Page 148 of Queen of Volts
Arabella laughed softly. “You’d try to run? You know I’m faster.”
Lola was in no condition to fight, but still, she reached a hand into her pocket, seeking her scalpel but finding only her harmonica. She’d forgotten Poppy had removed it while Lola had been unconscious.
“I’m the only one who knows your true name,” Lola rasped. A pitiful defense.
Arabella stepped back, offering Lola an escape route. She shook her head. “Yet you don’t know me well, after all. I’m not going to kill you.”
Arabella’s words hung heavy in the air, waiting for Lola to claim her mistake—that Arabella couldn’t be a monster.
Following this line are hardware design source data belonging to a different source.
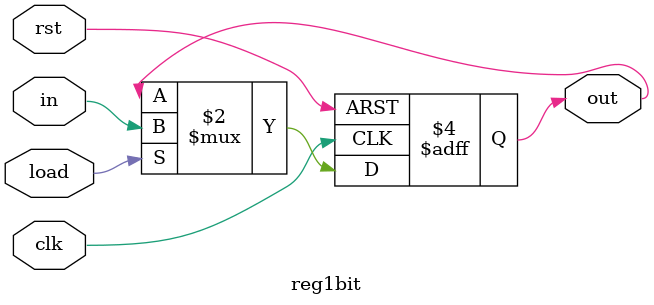
<source format=v>
module reg1bit (
    input clk,
    input rst,
    input load,
    input in,
    output reg out
);

    always @(posedge clk or posedge rst) begin
        if (rst)
            out <= 1'b0;
        else if (load)
            out <= in;
    end


endmodule

</source>
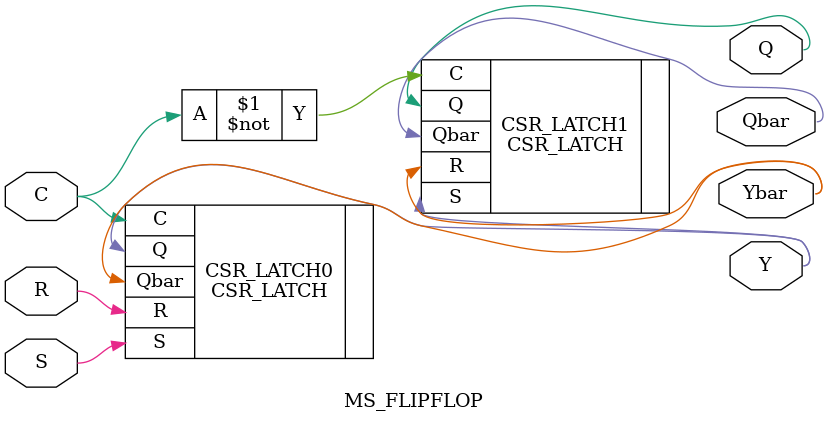
<source format=v>
`timescale 1ns / 1ps
module MS_FLIPFLOP(
	input wire S, R, C,
	output wire Q, Qbar,
	output wire Y, Ybar
    );
	 
	 CSR_LATCH CSR_LATCH0(
		.S(S),
		.R(R),
		.C(C),
		.Q(Y),
		.Qbar(Ybar)
	 );
	 
	 CSR_LATCH CSR_LATCH1(
		.S(Y),
		.R(Ybar),
		.C(~C),
		.Q(Q),
		.Qbar(Qbar)
	 );


endmodule

</source>
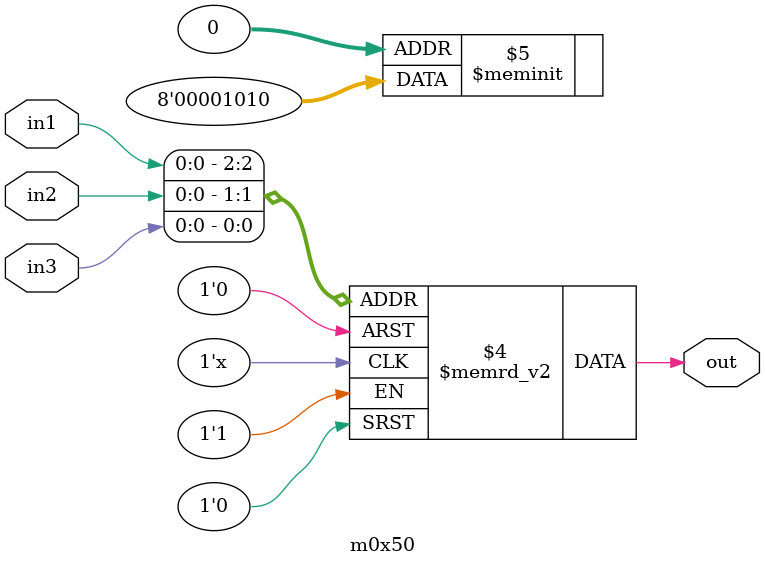
<source format=v>
module m0x50(output out, input in1, in2, in3);

   always @(in1, in2, in3)
     begin
        case({in1, in2, in3})
          3'b000: {out} = 1'b0;
          3'b001: {out} = 1'b1;
          3'b010: {out} = 1'b0;
          3'b011: {out} = 1'b1;
          3'b100: {out} = 1'b0;
          3'b101: {out} = 1'b0;
          3'b110: {out} = 1'b0;
          3'b111: {out} = 1'b0;
        endcase // case ({in1, in2, in3})
     end // always @ (in1, in2, in3)

endmodule // m0x50
</source>
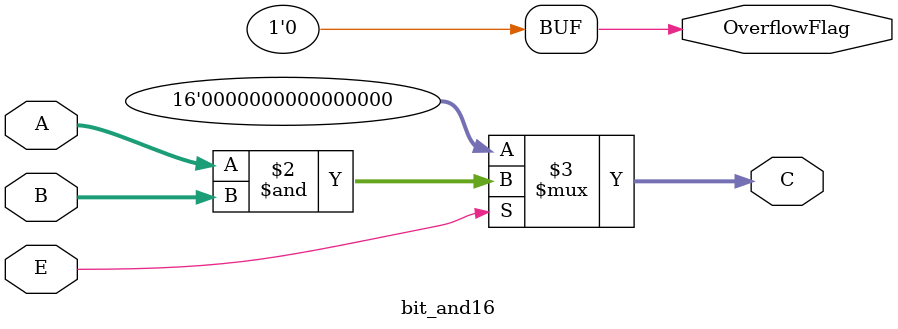
<source format=v>


// Output 1: C; calculation result, 16bit binary
// Output 2: OverflowFlag; 0
// Input 1: A; input, 16bit binary
// Input 2: B; input, 16bit binary
// Input 3: E; enable, 1bit binary

module bit_and16 (output [15:0] C, output OverflowFlag,
	input [15:0] A, input [15:0] B, input E);
	
	assign OverflowFlag = 1'b0;
	assign C=(E & 1'b1)?(A & B):16'b0000000000000000;

endmodule

</source>
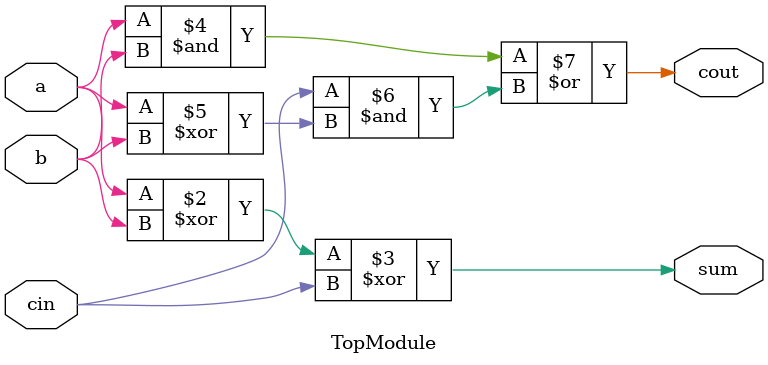
<source format=sv>
module TopModule (
    input  logic a,
    input  logic b,
    input  logic cin,
    output logic cout,
    output logic sum
);

    always @(*) begin
        sum = a ^ b ^ cin;        // Sum calculation
        cout = (a & b) | (cin & (a ^ b)); // Carry-out calculation
    end

endmodule
</source>
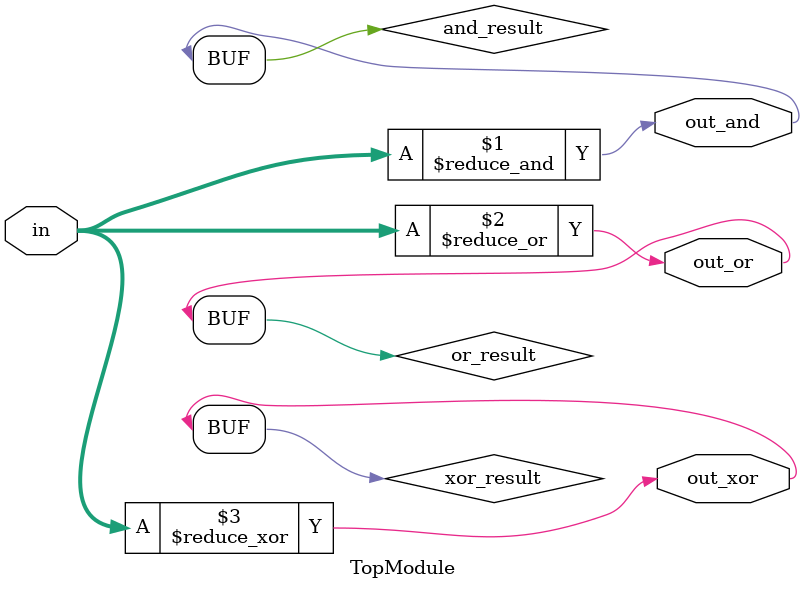
<source format=sv>

module TopModule (
    input  [99:0] in,
    output       out_and,
    output       out_or,
    output       out_xor
);

// Internal combational logic
wire and_result;
wire or_result;
wire xor_result;

assign and_result = &in;           // Performs 100-input AND operation
assign or_result = |in;            // Performs 100-input OR operation
assign xor_result = ^in;           // Performs 100-input XOR operation

// Assign results to outputs
assign out_and = and_result;
assign out_or  = or_result;
assign out_xor = xor_result;

endmodule
</source>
Instead, Lola ran. Even though it hurt, she ran the best she could.
She didn’t stop until she charged through the emergency entrance of the hospital. She entered a sterile white hallway, the fluorescent lights blinding compared to the night outside. She squinted and stumbled as her vision adjusted.
Then she skidded to a halt at the edge of a waiting room, locking eyes with exactly the people she’d hoped to find.
Tock sat on a chair, Poppy beside her. In the time Lola had waited for Justin, Poppy must’ve reunited with her friends. Her head was still bruised and blood-crusted, however, like she had yet to see a doctor. Lola felt a pang of guilt for leaving her in the first place, but it couldn’t be helped now.
“Tock,” Lola breathed.
“Lola,” Tock said, stricken. She stood up.
Lola didn’t know this girl, but maybe some part of her did, because her feet moved automatically toward her. Only minutes earlier, Lola had nearly made the worst decision of her life, a decision that would’ve made her a monster. And though Lola didn’t expect Tock’s understanding, she had a feeling that Tock would listen.
But Tock didn’t respond, only continued to gape. It took Lola a moment to realize that Tock wasn’t looking at her—she was looking behind her.
“Well, what do we have here?” someone asked—a man’s voice. Something flashed in the corner of her vision, something sharp and metallic.
Lola whipped around to face Justin, his chin raised and his eyes wide as a tall man placed a scythe against his throat.
“The birdie who didn’t come home,” Scythe purred, in a voice that made Lola’s blood turn to ice. In the man’s other hand, he carried a machine gun. “Maybe you can help me find my next card.”
XIX
THE TOWER
“We warned you this was coming. You live in the
City of Sin, but you did not guess the sleight of hand.”
Jester. “The City with a Street Name.”
Her Forgotten Histories
9 Oct YOR 12
SOPHIA
Harrison woke mere minutes after Sophia, Levi, and Enne had returned to the hospital and settled back into the harshly fluorescent room. While he slept, the doctors had removed Harrison’s eye patch, revealing the rippled scar where a knife had dragged down his flesh. She’d caught Narinder staring at it more than once, clearly unsettled.
And the first thing Harrison did when he woke was lift his hand and gingerly feel his empty eye socket. He grimaced when he realized his patch was missing.
“Here,” Sophia said, reaching to the nightstand and handing it to him.
Harrison blinked at her, then he looked down at his bandaged stomach, then at the dozens of whiteboots and members of Harrison’s own service officers stationed out in the hallway.
“Muck,” he said, sighing, as though he’d utterly forgotten that he’d been shot and rushed into surgery.
At his voice, one of the servicemen straightened and turned to the others. “He’s awake!” Several more of them poured into the room, Roy at the lead.